Graduation Year


Document Type




Degree Name

Doctor of Philosophy (Ph.D.)

Degree Granting Department

Psychological and Social Foundations

Major Professor

Jennifer Wolgemuth, Ph.D.

Co-Major Professor

Tony Tan, Ed.D.

Committee Member

Darlene DeMarie, Ph.D.

Committee Member

Keith Berry, Ph.D.


#metoo, evocative autoethnography, interview problems, jiu-jitsu, physical feminism, power dynamics, sexual violence


This dissertation is an autoethnography about the socialization of people in various cultural contexts, in particular, women in the embodied role of the academic researcher. Being a researcher and enduring an experience of sexual assault right in the middle of my first research interview left me in a state of shock and survival. One out of every six American women will survive attempted or completed rape during her lifetime, with college-aged women being three to four times at increased risk compared to all women, yet the odds that this would take place during a project which had major implications for my academic career, not to mention my personal wellness, seemed negligible. When I was actually assaulted, not just processing a statistic or abstractly discussed scenario in a violence prevention program, I completely froze, unable to react. I later learned this bodily response was common or even “normal” in the threat of danger. While the university offered its traditional victim advocacy and crisis-response resources ad hoc, these modalities seemed incomplete and ‘too late’. I felt compelled to independently seek out a continuous practice separate of the academy to equip myself defensively, physically, to be more practically readied for the future, as a stronger person, scholar, and woman.

Alongside my educational psychology graduate studies, I began training in Brazilian jiu-jitsu, discovering a new facet of physical feminism through embodied martial art. I engaged the training site to reconstruct a different ‘story’ for my body to live in, rather than remain stuck, psychically immobilized, and physically disempowered, as it was in the interview. Jiu-jitsu being an art allows room for unique interpretations. In my case, the open training site provided a safe space to reconstruct trusting relationships with men, and far more importantly, to forge a confident relationship with myself, where I could trust in me to protect myself. Through the physical collaborative work with my training partners, I continually re-constructed new meanings about research interviews, relationship structures, power, gender, femininity, masculinity, sexual violence, aggression, and vulnerability.

This dissertation tells the story of that research interview turned assault, and my journey of survival thereafter. What began as a personal coping skill with jiu-jitsu soon practice became an embodied component of my living methodology. Using autoethnographic approach, I share my experience drawing upon current literature on feminist research, sexual assault survival, and qualitative interviewing. I situate my experience at the politicized intersection of two congruent but contradictory bodies of literature informing sexual violence and the ways women’s bodies are engaged in qualitative research.

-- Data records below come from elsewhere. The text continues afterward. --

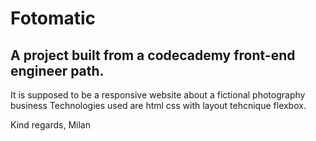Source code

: # Fotomatic
## A project built from a codecademy front-end engineer path. 
It is supposed to be a responsive website about a fictional photography business
Technologies used are html css with layout tehcnique flexbox.

Kind regards,
Milan
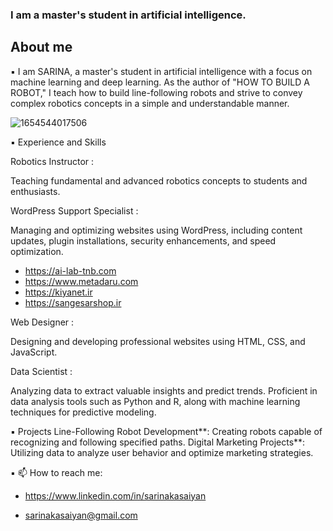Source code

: 

 <h3>I am a master's student in artificial intelligence.</h3>

<h2>About me</h2>

▪️ I am SARINA, a master's student in artificial intelligence with a focus on machine learning and deep learning. As the author of "HOW TO BUILD A ROBOT," I teach how to          build line-following robots and strive to convey complex robotics concepts in a simple and understandable manner.


![1654544017506](https://github.com/user-attachments/assets/1c434c4a-e77e-46f8-875a-370c52347977)





 
▪️ Experience and Skills

   Robotics Instructor : 
   
   Teaching fundamental and advanced robotics concepts to students and enthusiasts.
   
   WordPress Support Specialist :
   
   Managing and optimizing websites using WordPress, including content updates, plugin installations, security enhancements, and speed optimization.

  - https://ai-lab-tnb.com
  - https://www.metadaru.com
  - https://kiyanet.ir
  - https://sangesarshop.ir
    
   
   Web Designer : 
   
   Designing and developing professional websites using HTML, CSS, and JavaScript.


   Data Scientist : 
   
   Analyzing data to extract valuable insights and predict trends. Proficient in data analysis tools such as Python and R, along with machine learning techniques     for              predictive modeling.

▪️ Projects
   Line-Following Robot Development**: Creating robots capable of recognizing and following specified paths.
   Digital Marketing Projects**: Utilizing data to analyze user behavior and optimize marketing strategies.

▪️ 📫 How to reach me:

  - https://www.linkedin.com/in/sarinakasaiyan

  - sarinakasaiyan@gmail.com





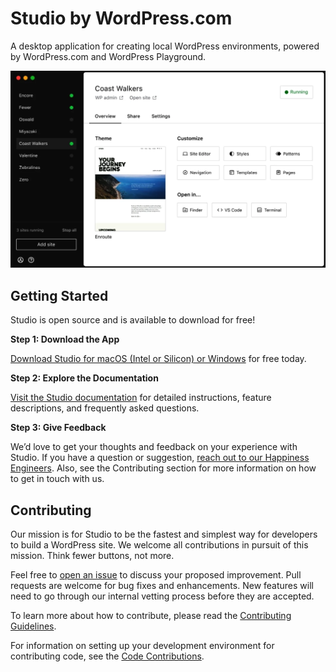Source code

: # Studio by WordPress.com

A desktop application for creating local WordPress environments, powered by WordPress.com and WordPress Playground.

![](https://raw.githubusercontent.com/Automattic/studio/trunk/demo.png)

## Getting Started

Studio is open source and is available to download for free!

**Step 1: Download the App**

[Download Studio for macOS (Intel or Silicon) or Windows](https://developer.wordpress.com/studio/) for free today.

**Step 2: Explore the Documentation**

[Visit the Studio documentation](https://developer.wordpress.com/docs/developer-tools/studio/) for detailed instructions, feature descriptions, and frequently asked questions.

**Step 3: Give Feedback**

We’d love to get your thoughts and feedback on your experience with Studio. If you have a question or suggestion, [reach out to our Happiness Engineers](https://developer.wordpress.com/contact/). Also, see the Contributing section for more information on how to get in touch with us.

## Contributing

Our mission is for Studio to be the fastest and simplest way for developers to build a WordPress site. We welcome all contributions in pursuit of this mission. Think fewer buttons, not more.

Feel free to [open an issue](https://github.com/Automattic/studio/issues/new/choose) to discuss your proposed improvement. Pull requests are welcome for bug fixes and enhancements. New features will need to go through our internal vetting process before they are accepted.

To learn more about how to contribute, please read the [Contributing Guidelines](./CONTRIBUTING.md).

For information on setting up your development environment for contributing code, see the [Code Contributions](./docs/code-contributions.md).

My dilemma was especially problematic, as by institutional guidelines, there are practical ‘grey areas’ around what is intended to simply be a methods exercise for a class project, but instead could manifest as an actual research study by data production, as it did in my case. My erroneously interpreting and approaching the project as a study could have been shaped by the perceived pressure I felt to produce strong research very early, even as a new graduate student, as several of my peers were already pursuing publications, even some which I was assisting them with in data analysis, therefore I mistakenly believed similar research procedures and structures would apply to the project. Further solidifying the strong inquiry-led culture, faculty were constantly conducting and publishing studies, thus I believed this ‘started’ as early as possible. At the time, I had a very unclear interpretation about the blurred line between voluntary exchanges intended for class projects, and how these are structured and handled much differently from true studies. A major implication of this work is for every new graduate student to clearly understand and have room to discuss the nuanced differences that are expected for class projects that are intended to provide educational experience about the research or methods process, compared to ‘true’ studies.

Despite this cryptic factor, it is yet the case that women in research undergo similar problems in the field, even with the structural support of institutional review boards (IRBs). As IRBs are pragmatically unable to extend protections to shield researchers from the threat of sexual harassment or assault in their inquiry practices, and as literature on (feminist) qualitative interviewing currently situates power largely with the researcher, it is quite critical for the field to reconsider new approaches to inquiry practices and inquiry relationships that, rather than undermine, instead empower feminist scholars.

The field of qualitative interviewing—particularly as sexual assault in research is increasingly discussed during the current political climate—must evolve to embrace new conceptualizations of a discerning, decisive, empowered researcher who navigates the many shifting gendered power relations while conducting research and interviews. In light of my experience of the assault, survival, and mind-body transformation through jiu-jitsu, I introduce the warrior-scholar paradigm as ‘theoretical permission’ for academics to practice being empowered researchers who can claim power over their own bodies, their research, and how their bodies are engaged in research.